Vampira’s Last Ride

m_8240b56e22c5964b7393a31bf04df4cc.jpgFor those following the story, Vampira (aka Maila Nurmi) had a very small, very private funeral at Hollywood Forever Cemetery on Sunday.

One of her dearest friends wrote about it on his Myspace blog, but I’ve tried to cut it down to post it here in case you can’t see it:

Magnificent fortune can smile on us sometimes in ways that we would never have imagined. In my life, the paths I have taken have placed me in situations I never saw myself in or meeting people that I wouldn’t have thought possible.

Our hearse club had decided to put on an event at the Peterseon Automotive Museum in 2005 for the World’s Longest Hearse Procession. Needless to say, we needed a grand marshal to lead the parade, so a mutual friend put us in touch with Maila.

To call this woman the last of the grand old dames would be an understatement. She was everything I hoped she would be in style, class and sardonic wit. She dressed as Norma Desmond for the event and rode in my pal Frank Darabont’s red 59 Caddy convertible. She made quite an impression on everyone she met that day. People who wanted to meet her and get her autograph were respectful and very aware of how special this dear lady was. Even into her eighties, she had more presence sitting in the back of that Cadillac than most people will ever concieve of. It was a privilege to not only treat her like the royalty she was, but to give her importance and to let her know that even 50 years after her local TV show here in Los Angeles, she was, as Norma Desmond would have put it, still a star.

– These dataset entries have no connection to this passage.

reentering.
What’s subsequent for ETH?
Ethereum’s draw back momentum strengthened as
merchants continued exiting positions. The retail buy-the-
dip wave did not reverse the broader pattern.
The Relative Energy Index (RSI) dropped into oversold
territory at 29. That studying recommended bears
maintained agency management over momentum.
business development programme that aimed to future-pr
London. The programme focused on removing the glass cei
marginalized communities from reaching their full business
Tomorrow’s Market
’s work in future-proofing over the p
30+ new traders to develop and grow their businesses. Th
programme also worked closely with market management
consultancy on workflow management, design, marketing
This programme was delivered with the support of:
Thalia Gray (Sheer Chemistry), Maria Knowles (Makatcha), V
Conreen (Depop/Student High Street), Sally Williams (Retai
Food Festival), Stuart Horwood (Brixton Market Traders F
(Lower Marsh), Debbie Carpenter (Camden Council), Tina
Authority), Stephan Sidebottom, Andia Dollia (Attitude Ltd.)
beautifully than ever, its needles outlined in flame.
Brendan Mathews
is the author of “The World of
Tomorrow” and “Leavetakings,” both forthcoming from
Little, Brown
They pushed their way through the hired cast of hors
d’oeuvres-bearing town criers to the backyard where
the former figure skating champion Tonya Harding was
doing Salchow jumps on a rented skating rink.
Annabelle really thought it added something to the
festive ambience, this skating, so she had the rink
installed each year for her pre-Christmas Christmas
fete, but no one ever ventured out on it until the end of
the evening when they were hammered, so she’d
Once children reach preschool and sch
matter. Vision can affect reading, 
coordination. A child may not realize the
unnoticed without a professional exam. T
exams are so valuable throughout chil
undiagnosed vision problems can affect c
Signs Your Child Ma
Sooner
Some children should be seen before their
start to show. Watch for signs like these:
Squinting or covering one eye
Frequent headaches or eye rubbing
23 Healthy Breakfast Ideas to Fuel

Our little car club was lucky to get to know her beyond that event by throwing her a birthday party every year following. The best memories of Maila were the moments when tears would well up in her eyes as she knew in her heart that we we weren’t there as Vampira fans, but Maila’s friends.

Last December Heather and I picked up Maila at her little apartment in Hollywood and met the rest of the gang at Hollywood Forever Cemetery where generations of stars are interred. Maila had no problem at all in touring the park with us even though she was in her advanced years. My memories of that day include Maila cackling mercilessly at me as the swans that roam the grounds began to hiss and chase me. No fooling, those swans are mean! Being the Irishman that I am, I hoisted a glass, like I did every birthday and wished her as my own father had at many birthdays before.

“May the wind be at your back, your best friends at your side and the best years ahead. I love you Maila.”

That was the last time I saw her.

I got the sad news not six weeks later that Maila had passed away. Close friends rallied as we all passed the hat again as so many wonderful friends and fans helped out by making sure we could give Maila a final and fitting resting place at Hollywood Forever Cemetery.

The service was small as Maila’s surviving neice requested and about a hundred friends came to pay their last respects at a beautiful service that was filled with warmth, humor and love.

After the service, we carried Maila’s earthly remains through the rows of seats in the chapel to my waiting 1951 Cadillac Hearse, which Maila had ridden in only six weeks before.

On an aside, my hearse is actually the same hearse used in the film “Ed Wood” where the Wood gang rides to the premiere of “Bride of the Monster”. Maila always got a kick out of that as she arched her eyebrows and knew that she made the hearse truly cool by being the REAL Vampira riding in it!

We drove the 1/8th mile to the gravesite and gently carried the small casket to the open grave. Maila’s neice Sandra and Dana placed her ashes into the small vault along with the ashes of Maila’s dog Houdini, who recently passed away. Matt’s wife Gabby had the class to have Houdini’s ashes enclosed in a small, blue bag that said, to the best of my memory “Gone to Rainbow Bridge.” If you’ve ever had a pet that died, you know what that means and it tore a lot of us up. Gabby also made the arrangements for the funeral and her and her mother spoke beautifully at the service itself along with many others.

After the minister said a few words, we were all invited to hold a handful of earth and put it into the open grave over the vault that held Maila, Houdini and many flowers to the ages.

Those that needed to stepped forward and gently put the earth over the vault. No one was rushed and all were quiet.

Finally I stepped forward. I took off my hat and knelt to the ground. I took a handful of the earth’s cold clay and paused, wanting to say something. Then I realized the only thing I could possibly say that had always meant the world to Maila.

“May the wind be at your back, your best friends at your side and the best years ahead, throughout eternity. I love you, Maila.”

I kissed my fistful of earth and tossed in into the waiting grave.